Should Google be worried?

The news that software giant Microsoft was making a long anticipated move on Yahoo! couldn't have come at a worse time for Google. Google's share price has dropped almost 19% in the last year, with its shares predicted to drop below $500 in the next week.
A unified Microsoft and Yahoo! could well spell the end of the dominance of Google in online advertising. Given the sheer clout of Microsoft and its strength in the desktop arena, and the content of Yahoo! users could find themselves using a new unified service, which would effectively lock out Google, eventually going so far as to even draw users away from its core search engine.
Google has long anticipated such a move, and over the last year has engaged in a string of purchases to bulk up its content offering, the most notable of which is its purchase of YouTube. While YouTube has vast amounts of traffic, what it lacks is the social glue that keeps sites like Facebook and MySpace, growing and receptive. Audiences to YouTube are far more fickle and evidence is emerging that they are starting to use the host of copycat sites that have sprung up.

Do no evil

Despite its mantra "Do no evil", Google has never been one to take anything lying down and is now doing everything it can to scupper the deal, or at least delay it until it can launch a counter offer.
Publicly, Google issued a standard announcement contending that the pairing, proposed by Microsoft on Friday in the form of a hostile offer, would pose threats to competition that need to be examined by policy makers around the world. This is a bizarre tactic, since Google opens itself to the same accusations, in that it controls an estimated 75% of the world's online advertising.
Privately CEO Eric Schmidt has made an approach to Yahoo!

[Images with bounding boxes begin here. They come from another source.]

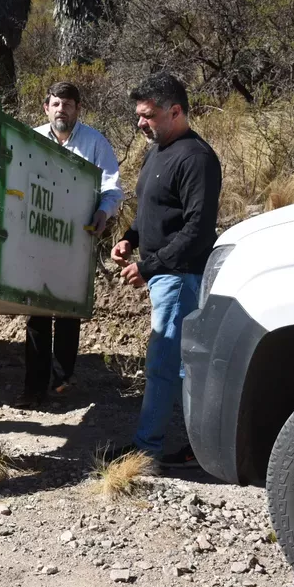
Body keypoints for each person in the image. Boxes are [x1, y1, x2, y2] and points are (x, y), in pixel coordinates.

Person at [110, 72, 222, 469]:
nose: (140, 123)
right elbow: (152, 209)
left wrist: (149, 266)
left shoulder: (197, 158)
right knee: (176, 366)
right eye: (139, 115)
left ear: (175, 112)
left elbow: (197, 230)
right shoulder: (157, 150)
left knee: (163, 365)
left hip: (180, 276)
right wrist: (130, 238)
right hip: (164, 274)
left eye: (148, 115)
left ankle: (148, 451)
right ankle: (196, 447)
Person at [19, 82, 123, 409]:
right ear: (46, 108)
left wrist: (103, 213)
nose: (61, 109)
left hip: (77, 238)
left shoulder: (95, 143)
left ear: (78, 109)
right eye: (56, 104)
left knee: (67, 309)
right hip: (38, 238)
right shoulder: (32, 139)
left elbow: (112, 188)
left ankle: (62, 380)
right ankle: (34, 390)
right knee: (37, 311)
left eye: (67, 104)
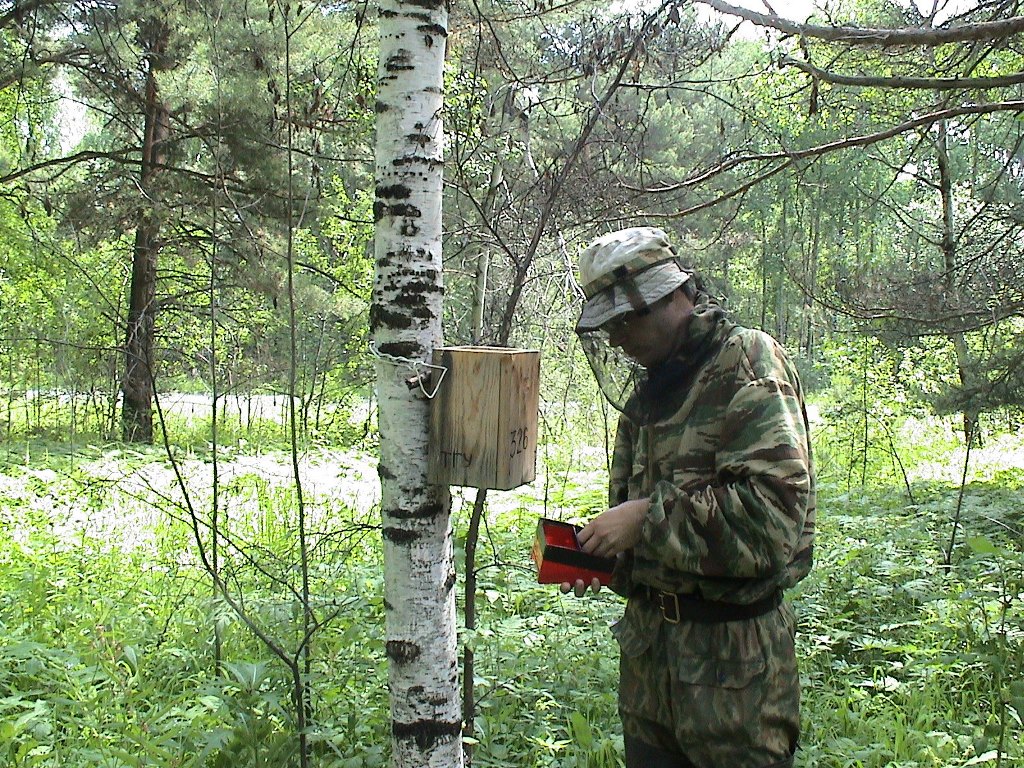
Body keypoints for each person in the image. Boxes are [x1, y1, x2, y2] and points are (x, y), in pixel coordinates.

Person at [563, 226, 816, 768]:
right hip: (650, 668)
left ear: (676, 296)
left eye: (629, 317)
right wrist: (605, 555)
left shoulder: (746, 361)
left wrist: (644, 521)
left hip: (733, 678)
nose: (618, 337)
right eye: (609, 324)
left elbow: (773, 521)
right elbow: (643, 518)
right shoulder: (650, 388)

CEO Jerry Yang, offering to form a partnership. The problem is, while Google does technology very well, it does content less than well. After all the company is essential a bunch of geeks tinkering with code and refining algorithms. Yahoo! on the other had has made an art of understanding its audience and providing them with engaging and interesting content. Combined with the MSN network, content from Yahoo! could shift the balance of Internet advertising against Google, bringing an end to the dominance of its AdSense platform, and a key revenue generator.

Spread too thin

While Google has engaged in a number of acquisitions in the last year, it has no real experience in integrating such a large company as Yahoo! into its operations and would struggle with any alliance. Microsoft on the other hand has considerable experience turning around struggling companies and extracting maximum value from them in the shortest cycle time.
Google has only itself to blame for this predicament. The company spread its resources too thin (don't forget it only has 10,000 employees), seeking to dominate a vast array of markets, with high barriers to entry.
It was its foray into the world of office software that would have set the alarm bells ringing at Microsoft. With offerings such as Google spreadsheets aimed at challenging the dominance of Microsoft Office, a major cash cow. However, while Google spreadsheets has failed to gain any major traction, all that stumbling around in the dark has awoken the dragon and unless it acts swiftly and smartly will pay a very high price.
  • The opinions expressed in this article are those of the author, and do not represent the views of the International Charter.
  • The International Charter has relationships with the companies mentioned in this article, and the article should be treated as such.